“Write it off”

Step 1 Valuation Benchmark:

We think of value when we want to buy or sell a business, settle a shareholder dispute or divorce. Another place for assessing value is knowing when to close the doors.


Pain point:
Technology changed quickly causing a business to suffer. The owner was in acquisition mode, trying to gain some economies of scale by buying smaller companies, reducing duplicated costs, and rolling them up into a larger company.
Sound familiar?

However, on this day, the owner and I go visit his father to review the financial challenges of this business. Father and son owned a majority interest, were highly successful businessmen, and were well respected in the community. The family was willing and able to invest more capital.  As father and son began the conversation. I remained quiet. They reviewed the current state of the business and more importantly, what was the son going to do to turn the business around. It got tense. Father offered no sympathy and wanted answers. He was a no nonsense, old school, highly successful businessman. He was used to getting what he wanted, when he wanted it. Telling him “no” was not advisable. However, son did not back down.

At some point, we took a break. I went into the kitchen to find a drink. I was exhausted just from watching the confrontation. The father followed me into the kitchen.

Remember those Southwest Airline commercials?“Want to get away?” My thoughts were,“Oh no! He’s following me in here! Do not make eye contact. Avoid communication at all costs. Where is the bottled water? How can I get out of here? ” I could not find an escape hatch. There was no way out. The father looked at me, cleared his throat, and said, “So what are we going to do to get this ox out of the ditch?”

There is no play in this man. He is all business. He does not want some long, circuitous, weak, milk toast answer. He wants an answer…now!

Solution:
I turned to look him straight in the eye, took a deep breath, and replied, “We’re not. This is not a matter of more money, better marketing or management. Technology changed overnight. There was nothing we could have done about it. Investing any more money in this business is a lost cause.” His eyes blinked a bit, probably not expecting my answer.
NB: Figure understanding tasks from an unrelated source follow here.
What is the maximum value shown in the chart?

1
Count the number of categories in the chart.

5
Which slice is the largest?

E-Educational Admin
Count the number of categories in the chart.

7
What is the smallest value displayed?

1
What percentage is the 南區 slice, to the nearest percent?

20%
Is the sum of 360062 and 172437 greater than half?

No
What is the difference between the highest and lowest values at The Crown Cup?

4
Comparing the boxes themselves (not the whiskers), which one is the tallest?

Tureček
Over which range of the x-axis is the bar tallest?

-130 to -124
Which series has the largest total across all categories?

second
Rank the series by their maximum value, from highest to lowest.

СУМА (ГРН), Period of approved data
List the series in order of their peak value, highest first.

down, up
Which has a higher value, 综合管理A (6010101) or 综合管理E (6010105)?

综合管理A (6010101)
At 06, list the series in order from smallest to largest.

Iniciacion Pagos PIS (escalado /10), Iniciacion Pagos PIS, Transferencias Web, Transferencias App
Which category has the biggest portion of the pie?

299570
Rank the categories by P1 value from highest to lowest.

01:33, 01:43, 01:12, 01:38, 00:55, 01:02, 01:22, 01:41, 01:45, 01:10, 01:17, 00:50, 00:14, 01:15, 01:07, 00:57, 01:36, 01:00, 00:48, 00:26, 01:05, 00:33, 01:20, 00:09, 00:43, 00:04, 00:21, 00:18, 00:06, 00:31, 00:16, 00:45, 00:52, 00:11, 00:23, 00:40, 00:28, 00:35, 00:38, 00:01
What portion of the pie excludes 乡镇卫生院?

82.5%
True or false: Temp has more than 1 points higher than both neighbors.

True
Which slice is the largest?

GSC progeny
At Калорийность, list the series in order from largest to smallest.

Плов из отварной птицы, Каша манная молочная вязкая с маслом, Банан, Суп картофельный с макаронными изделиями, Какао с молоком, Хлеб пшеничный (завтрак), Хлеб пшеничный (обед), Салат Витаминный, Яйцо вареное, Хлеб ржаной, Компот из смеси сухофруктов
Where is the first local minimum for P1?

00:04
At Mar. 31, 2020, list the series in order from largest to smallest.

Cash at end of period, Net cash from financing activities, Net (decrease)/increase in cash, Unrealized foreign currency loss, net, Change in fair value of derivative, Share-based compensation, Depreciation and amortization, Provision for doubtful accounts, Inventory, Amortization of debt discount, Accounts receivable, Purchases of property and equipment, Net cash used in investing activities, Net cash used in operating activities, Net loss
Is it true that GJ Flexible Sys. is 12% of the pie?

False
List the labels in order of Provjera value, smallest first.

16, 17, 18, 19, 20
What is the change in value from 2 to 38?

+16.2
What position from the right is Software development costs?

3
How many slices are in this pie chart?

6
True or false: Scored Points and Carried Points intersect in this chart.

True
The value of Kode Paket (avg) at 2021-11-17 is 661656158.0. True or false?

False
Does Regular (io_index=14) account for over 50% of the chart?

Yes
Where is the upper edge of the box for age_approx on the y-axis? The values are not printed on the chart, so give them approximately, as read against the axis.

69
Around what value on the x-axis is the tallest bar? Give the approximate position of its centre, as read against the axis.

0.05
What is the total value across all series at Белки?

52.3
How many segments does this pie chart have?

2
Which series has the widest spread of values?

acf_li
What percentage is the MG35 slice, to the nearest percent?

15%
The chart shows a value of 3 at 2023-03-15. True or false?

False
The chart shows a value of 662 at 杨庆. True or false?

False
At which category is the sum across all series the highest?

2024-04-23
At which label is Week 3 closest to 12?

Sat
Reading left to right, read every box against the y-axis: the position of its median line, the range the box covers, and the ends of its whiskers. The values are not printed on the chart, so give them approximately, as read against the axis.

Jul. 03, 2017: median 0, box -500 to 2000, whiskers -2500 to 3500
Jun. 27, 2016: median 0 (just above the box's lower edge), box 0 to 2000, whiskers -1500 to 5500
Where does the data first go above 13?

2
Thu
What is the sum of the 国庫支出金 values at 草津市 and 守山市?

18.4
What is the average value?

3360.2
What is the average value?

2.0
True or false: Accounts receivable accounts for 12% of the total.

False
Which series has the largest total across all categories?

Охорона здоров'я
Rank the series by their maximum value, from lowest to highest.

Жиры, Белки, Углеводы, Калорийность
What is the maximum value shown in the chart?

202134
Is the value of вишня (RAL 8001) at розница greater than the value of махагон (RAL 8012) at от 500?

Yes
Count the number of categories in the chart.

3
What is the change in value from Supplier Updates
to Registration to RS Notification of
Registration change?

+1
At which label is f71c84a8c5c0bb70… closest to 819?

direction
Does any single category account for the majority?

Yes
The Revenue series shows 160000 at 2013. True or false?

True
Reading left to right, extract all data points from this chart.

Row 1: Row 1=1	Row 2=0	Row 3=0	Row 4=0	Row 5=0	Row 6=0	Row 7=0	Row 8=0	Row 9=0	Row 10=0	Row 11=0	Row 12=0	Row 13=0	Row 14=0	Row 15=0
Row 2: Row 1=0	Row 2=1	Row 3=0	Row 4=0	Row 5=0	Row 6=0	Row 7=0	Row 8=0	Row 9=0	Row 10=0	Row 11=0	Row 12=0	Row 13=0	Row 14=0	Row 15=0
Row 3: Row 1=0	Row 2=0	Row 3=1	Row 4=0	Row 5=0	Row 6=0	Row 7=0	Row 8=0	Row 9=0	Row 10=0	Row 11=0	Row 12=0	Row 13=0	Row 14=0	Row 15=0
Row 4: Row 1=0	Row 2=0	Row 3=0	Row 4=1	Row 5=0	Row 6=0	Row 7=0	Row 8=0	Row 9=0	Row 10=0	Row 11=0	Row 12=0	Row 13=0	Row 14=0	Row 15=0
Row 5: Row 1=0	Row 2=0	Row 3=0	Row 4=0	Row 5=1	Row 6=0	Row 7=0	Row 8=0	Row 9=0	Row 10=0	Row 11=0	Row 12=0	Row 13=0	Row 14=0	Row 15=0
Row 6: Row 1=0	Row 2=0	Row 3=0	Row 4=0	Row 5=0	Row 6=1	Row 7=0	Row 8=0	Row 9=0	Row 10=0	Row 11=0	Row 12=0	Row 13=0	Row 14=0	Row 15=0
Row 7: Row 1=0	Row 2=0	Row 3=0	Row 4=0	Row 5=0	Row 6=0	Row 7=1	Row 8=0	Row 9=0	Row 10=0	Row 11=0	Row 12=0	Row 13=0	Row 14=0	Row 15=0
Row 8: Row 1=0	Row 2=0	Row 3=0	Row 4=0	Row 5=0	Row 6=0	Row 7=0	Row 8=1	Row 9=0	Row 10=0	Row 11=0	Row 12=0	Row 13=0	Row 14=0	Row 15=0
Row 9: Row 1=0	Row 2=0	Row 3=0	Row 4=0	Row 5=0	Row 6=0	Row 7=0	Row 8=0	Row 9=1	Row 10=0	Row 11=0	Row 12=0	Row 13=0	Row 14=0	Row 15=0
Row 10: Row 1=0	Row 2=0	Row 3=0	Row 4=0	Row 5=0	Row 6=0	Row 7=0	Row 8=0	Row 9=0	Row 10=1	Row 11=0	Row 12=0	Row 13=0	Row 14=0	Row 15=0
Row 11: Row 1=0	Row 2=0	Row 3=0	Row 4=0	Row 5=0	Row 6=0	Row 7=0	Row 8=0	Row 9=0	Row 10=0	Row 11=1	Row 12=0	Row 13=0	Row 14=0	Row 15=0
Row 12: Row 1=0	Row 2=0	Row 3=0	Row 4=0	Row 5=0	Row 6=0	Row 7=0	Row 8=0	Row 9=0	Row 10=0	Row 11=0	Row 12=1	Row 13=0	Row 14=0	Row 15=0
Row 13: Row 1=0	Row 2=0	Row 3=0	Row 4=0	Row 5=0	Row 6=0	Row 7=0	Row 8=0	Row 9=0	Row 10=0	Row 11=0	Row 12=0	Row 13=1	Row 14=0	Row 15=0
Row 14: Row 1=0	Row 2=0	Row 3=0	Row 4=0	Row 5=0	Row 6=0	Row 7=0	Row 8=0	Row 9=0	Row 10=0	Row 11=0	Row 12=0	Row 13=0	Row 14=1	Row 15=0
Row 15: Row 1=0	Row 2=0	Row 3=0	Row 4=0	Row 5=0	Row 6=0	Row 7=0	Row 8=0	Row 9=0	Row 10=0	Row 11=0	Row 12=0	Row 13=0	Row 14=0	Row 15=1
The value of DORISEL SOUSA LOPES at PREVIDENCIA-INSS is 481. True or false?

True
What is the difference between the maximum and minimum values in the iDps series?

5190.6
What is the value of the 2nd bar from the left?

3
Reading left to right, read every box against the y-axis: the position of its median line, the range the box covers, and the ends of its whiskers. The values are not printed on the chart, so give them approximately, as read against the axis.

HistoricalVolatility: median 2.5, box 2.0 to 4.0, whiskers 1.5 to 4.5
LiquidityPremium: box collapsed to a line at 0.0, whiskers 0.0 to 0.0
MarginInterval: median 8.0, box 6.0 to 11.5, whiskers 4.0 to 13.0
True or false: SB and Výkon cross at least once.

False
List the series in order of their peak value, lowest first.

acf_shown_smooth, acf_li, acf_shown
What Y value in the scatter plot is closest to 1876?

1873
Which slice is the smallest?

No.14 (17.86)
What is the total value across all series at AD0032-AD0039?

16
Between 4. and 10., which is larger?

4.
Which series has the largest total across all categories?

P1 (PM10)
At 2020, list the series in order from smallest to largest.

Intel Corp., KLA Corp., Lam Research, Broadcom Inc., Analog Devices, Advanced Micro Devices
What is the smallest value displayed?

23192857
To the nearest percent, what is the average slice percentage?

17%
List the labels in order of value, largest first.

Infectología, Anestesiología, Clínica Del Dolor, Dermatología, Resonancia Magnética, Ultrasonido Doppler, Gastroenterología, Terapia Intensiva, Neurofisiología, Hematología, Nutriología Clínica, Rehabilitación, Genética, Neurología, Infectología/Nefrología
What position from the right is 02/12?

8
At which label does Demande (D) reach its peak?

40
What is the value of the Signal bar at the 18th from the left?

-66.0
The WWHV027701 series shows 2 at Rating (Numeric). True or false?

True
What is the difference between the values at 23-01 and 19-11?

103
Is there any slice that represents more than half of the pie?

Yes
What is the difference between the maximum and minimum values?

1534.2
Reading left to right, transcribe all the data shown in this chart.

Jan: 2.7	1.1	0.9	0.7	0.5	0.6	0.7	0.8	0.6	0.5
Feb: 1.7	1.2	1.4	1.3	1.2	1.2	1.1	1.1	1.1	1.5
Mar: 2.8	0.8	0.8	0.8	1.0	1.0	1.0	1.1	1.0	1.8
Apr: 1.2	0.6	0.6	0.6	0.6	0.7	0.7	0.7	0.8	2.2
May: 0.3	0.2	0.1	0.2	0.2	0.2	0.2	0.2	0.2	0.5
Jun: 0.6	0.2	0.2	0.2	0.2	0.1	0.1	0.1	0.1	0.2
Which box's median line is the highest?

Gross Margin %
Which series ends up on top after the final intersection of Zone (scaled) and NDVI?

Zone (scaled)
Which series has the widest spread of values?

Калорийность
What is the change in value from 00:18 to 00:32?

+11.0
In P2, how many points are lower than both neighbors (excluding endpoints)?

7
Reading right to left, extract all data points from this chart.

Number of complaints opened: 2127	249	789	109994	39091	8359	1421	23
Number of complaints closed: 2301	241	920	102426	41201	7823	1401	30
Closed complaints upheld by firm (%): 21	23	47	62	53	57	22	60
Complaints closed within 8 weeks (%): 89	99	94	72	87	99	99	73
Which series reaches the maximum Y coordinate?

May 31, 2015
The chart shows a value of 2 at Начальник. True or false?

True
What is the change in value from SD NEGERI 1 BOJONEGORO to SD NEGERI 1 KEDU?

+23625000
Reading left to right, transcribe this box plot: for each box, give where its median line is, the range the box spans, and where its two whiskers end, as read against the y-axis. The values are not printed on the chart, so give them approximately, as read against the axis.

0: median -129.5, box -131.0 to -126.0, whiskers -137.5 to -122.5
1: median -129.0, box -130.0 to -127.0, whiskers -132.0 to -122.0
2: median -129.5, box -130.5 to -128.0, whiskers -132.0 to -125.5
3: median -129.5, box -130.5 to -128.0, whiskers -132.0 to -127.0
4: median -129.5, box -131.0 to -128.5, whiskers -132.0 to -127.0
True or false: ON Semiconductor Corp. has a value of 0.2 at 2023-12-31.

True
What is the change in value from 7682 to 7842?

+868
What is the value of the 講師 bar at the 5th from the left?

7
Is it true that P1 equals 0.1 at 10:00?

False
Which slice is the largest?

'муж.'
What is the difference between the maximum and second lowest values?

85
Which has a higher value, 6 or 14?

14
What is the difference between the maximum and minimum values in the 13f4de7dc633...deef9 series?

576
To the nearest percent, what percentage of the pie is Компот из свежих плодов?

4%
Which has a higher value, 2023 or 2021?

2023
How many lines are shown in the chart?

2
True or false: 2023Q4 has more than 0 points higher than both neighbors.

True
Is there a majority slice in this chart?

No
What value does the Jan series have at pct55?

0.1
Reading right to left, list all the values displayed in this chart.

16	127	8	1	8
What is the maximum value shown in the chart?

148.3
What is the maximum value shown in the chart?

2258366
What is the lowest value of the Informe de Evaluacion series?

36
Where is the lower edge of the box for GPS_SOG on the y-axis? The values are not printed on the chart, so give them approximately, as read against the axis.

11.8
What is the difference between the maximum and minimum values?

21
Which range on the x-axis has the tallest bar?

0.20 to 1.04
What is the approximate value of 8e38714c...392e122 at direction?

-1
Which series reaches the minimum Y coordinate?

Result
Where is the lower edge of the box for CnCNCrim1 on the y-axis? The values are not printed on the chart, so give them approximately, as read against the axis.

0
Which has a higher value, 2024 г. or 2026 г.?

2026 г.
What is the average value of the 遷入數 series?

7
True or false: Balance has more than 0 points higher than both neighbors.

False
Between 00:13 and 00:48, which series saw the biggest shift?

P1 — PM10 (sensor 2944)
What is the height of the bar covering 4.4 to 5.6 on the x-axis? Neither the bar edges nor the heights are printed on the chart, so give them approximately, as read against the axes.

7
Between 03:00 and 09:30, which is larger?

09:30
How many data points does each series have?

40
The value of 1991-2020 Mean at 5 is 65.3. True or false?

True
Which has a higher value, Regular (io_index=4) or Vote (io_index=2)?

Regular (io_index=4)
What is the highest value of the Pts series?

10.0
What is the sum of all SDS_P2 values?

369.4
He continued, “Well, what are we going to do then?” I replied, “We are going to write off this one, and make it up on the next one.” He cleared his throat again and said, “Ok.”

The meeting ended right there. There was no more discussion. None was needed.

Results:
We closed that business soon thereafter. Although stockholders took a loss on that venture, those that participated in the next one, made up all their losses and more.
For several years after that, whenever I spoke with the son, the first thing out of his mouth was, “Gary, that was the best advice I’ve ever received.”

Takeaway:
As the song goes, “You got to know when to fold ‘em.” The family was willing and able to pump in more money, a lot of it, into this dying business. However, it would only have increased their losses. It was a sinking ship.

Another takeaway is when a man or woman asks a direct question, give them a direct answer. There are times when a longer explanation is warranted, but other times it is not. Know the difference and be willing to step up to the plate and give a clear, short, direct, honest answer. Sometimes today, we are more focused on telling people what they want to hear and trying to make them feel good instead of telling them what they need to hear.